Coordinate-based change data:
■ ■ ■
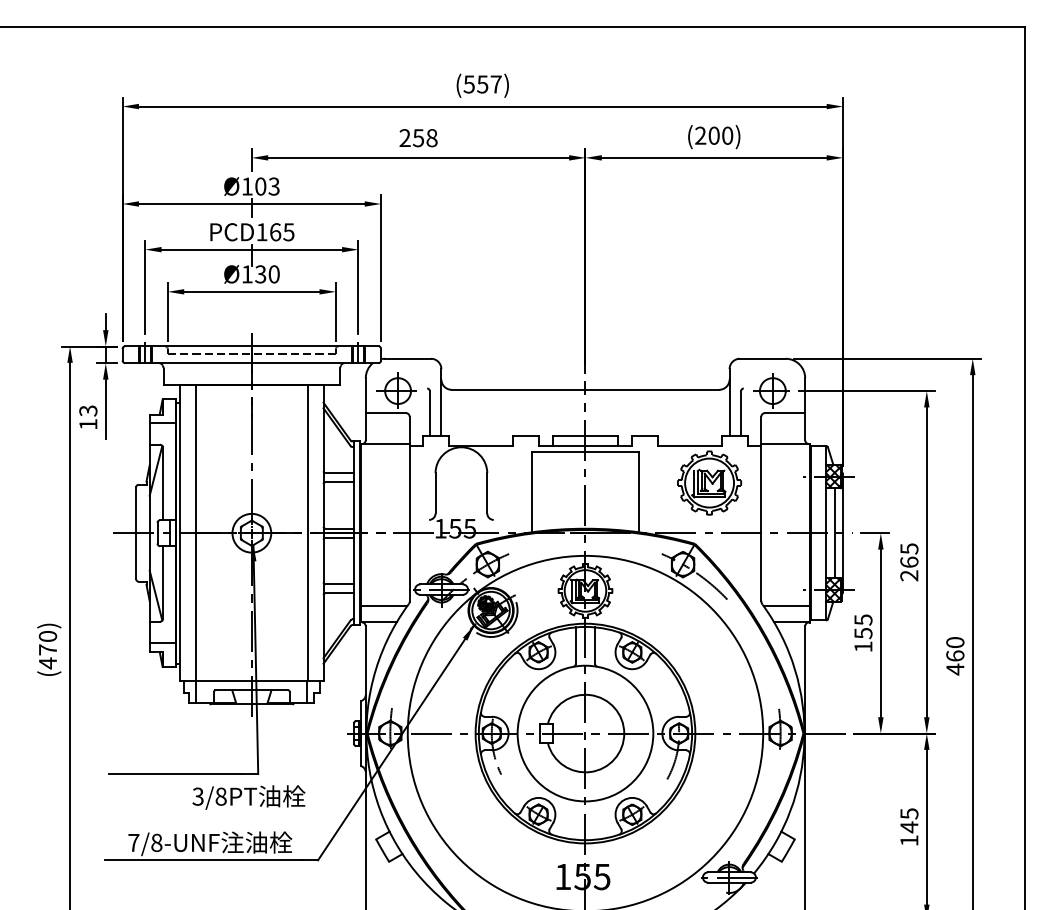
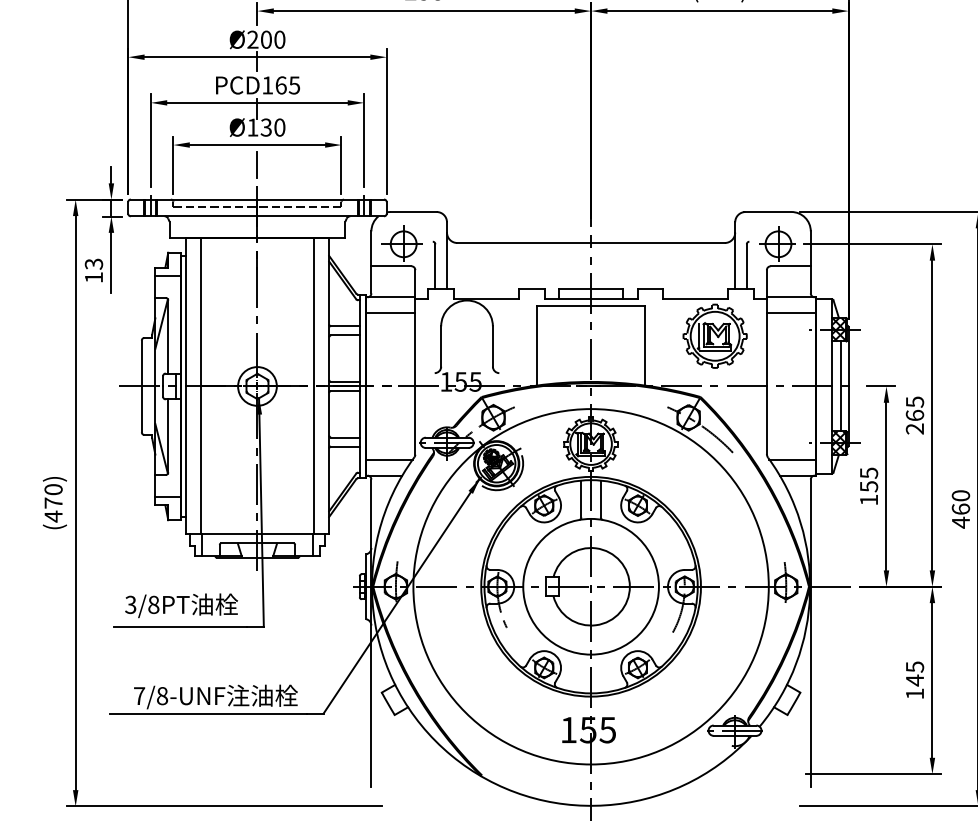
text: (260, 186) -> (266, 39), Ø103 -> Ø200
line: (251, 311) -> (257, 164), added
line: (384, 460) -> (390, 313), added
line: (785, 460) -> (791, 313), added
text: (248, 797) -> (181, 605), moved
■ ■ ■
What is required
Answer with one number, namely the count of lines in the entries that include the word "added".

Reply
3